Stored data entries
▼▼▼

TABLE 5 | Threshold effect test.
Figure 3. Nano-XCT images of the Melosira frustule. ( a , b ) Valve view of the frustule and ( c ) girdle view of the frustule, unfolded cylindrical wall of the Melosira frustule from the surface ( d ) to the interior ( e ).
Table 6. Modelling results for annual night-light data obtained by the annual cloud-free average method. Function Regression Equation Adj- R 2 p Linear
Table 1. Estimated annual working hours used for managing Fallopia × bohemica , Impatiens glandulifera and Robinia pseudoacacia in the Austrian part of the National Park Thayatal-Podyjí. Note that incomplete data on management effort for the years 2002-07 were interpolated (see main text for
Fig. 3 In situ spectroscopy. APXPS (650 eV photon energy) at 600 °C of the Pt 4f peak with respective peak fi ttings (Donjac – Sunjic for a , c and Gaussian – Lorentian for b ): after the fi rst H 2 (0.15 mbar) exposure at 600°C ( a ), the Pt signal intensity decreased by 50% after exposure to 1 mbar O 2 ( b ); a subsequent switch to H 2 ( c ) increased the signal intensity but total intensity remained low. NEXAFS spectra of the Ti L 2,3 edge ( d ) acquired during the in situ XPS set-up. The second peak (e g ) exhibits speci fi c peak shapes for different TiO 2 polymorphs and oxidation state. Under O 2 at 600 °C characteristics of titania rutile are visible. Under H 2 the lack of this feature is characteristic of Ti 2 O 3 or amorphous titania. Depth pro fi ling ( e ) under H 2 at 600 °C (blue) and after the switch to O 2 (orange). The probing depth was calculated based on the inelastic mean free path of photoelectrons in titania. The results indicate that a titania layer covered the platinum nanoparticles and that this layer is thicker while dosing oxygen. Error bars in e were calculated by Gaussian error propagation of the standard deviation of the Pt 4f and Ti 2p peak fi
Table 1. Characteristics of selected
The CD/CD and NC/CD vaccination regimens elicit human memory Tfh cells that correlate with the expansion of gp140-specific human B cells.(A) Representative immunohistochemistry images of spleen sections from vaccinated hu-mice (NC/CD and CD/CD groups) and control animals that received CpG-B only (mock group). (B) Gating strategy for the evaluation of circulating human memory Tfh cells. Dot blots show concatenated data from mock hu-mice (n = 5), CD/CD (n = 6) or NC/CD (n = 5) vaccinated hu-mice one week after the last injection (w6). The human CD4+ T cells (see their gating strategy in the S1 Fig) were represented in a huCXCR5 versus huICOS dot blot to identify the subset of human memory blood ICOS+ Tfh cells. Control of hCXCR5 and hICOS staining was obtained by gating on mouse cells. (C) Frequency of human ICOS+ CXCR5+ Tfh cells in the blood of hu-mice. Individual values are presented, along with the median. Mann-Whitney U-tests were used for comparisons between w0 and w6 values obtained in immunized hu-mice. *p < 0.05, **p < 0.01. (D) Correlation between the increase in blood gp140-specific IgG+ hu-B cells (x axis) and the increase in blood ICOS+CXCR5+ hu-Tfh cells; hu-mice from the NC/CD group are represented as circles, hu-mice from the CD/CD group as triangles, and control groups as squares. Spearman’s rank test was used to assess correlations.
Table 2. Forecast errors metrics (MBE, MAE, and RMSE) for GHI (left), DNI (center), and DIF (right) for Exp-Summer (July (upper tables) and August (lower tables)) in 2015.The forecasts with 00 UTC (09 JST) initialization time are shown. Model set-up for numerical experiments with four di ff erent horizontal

▲▲▲

To do: Wherever the string "obtained" occurs in the data, copy the line that holds it.

Result:
Table 6. Modelling results for annual night-light data obtained by the annual cloud-free average method. Function Regression Equation Adj- R 2 p Linear
The CD/CD and NC/CD vaccination regimens elicit human memory Tfh cells that correlate with the expansion of gp140-specific human B cells.(A) Representative immunohistochemistry images of spleen sections from vaccinated hu-mice (NC/CD and CD/CD groups) and control animals that received CpG-B only (mock group). (B) Gating strategy for the evaluation of circulating human memory Tfh cells. Dot blots show concatenated data from mock hu-mice (n = 5), CD/CD (n = 6) or NC/CD (n = 5) vaccinated hu-mice one week after the last injection (w6). The human CD4+ T cells (see their gating strategy in the S1 Fig) were represented in a huCXCR5 versus huICOS dot blot to identify the subset of human memory blood ICOS+ Tfh cells. Control of hCXCR5 and hICOS staining was obtained by gating on mouse cells. (C) Frequency of human ICOS+ CXCR5+ Tfh cells in the blood of hu-mice. Individual values are presented, along with the median. Mann-Whitney U-tests were used for comparisons between w0 and w6 values obtained in immunized hu-mice. *p < 0.05, **p < 0.01. (D) Correlation between the increase in blood gp140-specific IgG+ hu-B cells (x axis) and the increase in blood ICOS+CXCR5+ hu-Tfh cells; hu-mice from the NC/CD group are represented as circles, hu-mice from the CD/CD group as triangles, and control groups as squares. Spearman’s rank test was used to assess correlations.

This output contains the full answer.